■ **WORK REQUIRED**: Reproduce all records below exactly.
--------
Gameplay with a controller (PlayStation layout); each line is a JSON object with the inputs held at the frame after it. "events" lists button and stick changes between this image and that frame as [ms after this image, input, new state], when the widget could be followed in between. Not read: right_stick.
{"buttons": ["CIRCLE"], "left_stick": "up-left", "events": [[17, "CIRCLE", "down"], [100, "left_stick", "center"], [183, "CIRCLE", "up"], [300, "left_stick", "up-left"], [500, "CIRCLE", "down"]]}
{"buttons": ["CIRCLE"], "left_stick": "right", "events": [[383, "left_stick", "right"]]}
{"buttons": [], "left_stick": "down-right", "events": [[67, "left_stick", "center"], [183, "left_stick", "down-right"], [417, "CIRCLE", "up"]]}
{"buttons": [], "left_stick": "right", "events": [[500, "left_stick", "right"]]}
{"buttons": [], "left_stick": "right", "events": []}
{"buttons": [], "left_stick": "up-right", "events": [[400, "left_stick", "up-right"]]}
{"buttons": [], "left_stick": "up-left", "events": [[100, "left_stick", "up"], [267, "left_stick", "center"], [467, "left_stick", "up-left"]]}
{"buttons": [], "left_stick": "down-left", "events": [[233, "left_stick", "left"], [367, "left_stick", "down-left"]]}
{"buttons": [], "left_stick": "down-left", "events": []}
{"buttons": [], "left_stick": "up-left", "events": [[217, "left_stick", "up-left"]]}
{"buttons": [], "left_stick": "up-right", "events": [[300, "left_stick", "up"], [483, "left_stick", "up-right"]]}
--------
■ **ANSWER SPACE**:
Gameplay with a controller (PlayStation layout); each line is a JSON object with the inputs held at the frame after it. "events" lists button and stick changes between this image and that frame as [ms after this image, input, new state], when the widget could be followed in between. Not read: right_stick.
{"buttons": ["CIRCLE"], "left_stick": "up-left", "events": [[17, "CIRCLE", "down"], [100, "left_stick", "center"], [183, "CIRCLE", "up"], [300, "left_stick", "up-left"], [500, "CIRCLE", "down"]]}
{"buttons": ["CIRCLE"], "left_stick": "right", "events": [[383, "left_stick", "right"]]}
{"buttons": [], "left_stick": "down-right", "events": [[67, "left_stick", "center"], [183, "left_stick", "down-right"], [417, "CIRCLE", "up"]]}
{"buttons": [], "left_stick": "right", "events": [[500, "left_stick", "right"]]}
{"buttons": [], "left_stick": "right", "events": []}
{"buttons": [], "left_stick": "up-right", "events": [[400, "left_stick", "up-right"]]}
{"buttons": [], "left_stick": "up-left", "events": [[100, "left_stick", "up"], [267, "left_stick", "center"], [467, "left_stick", "up-left"]]}
{"buttons": [], "left_stick": "down-left", "events": [[233, "left_stick", "left"], [367, "left_stick", "down-left"]]}
{"buttons": [], "left_stick": "down-left", "events": []}
{"buttons": [], "left_stick": "up-left", "events": [[217, "left_stick", "up-left"]]}
{"buttons": [], "left_stick": "up-right", "events": [[300, "left_stick", "up"], [483, "left_stick", "up-right"]]}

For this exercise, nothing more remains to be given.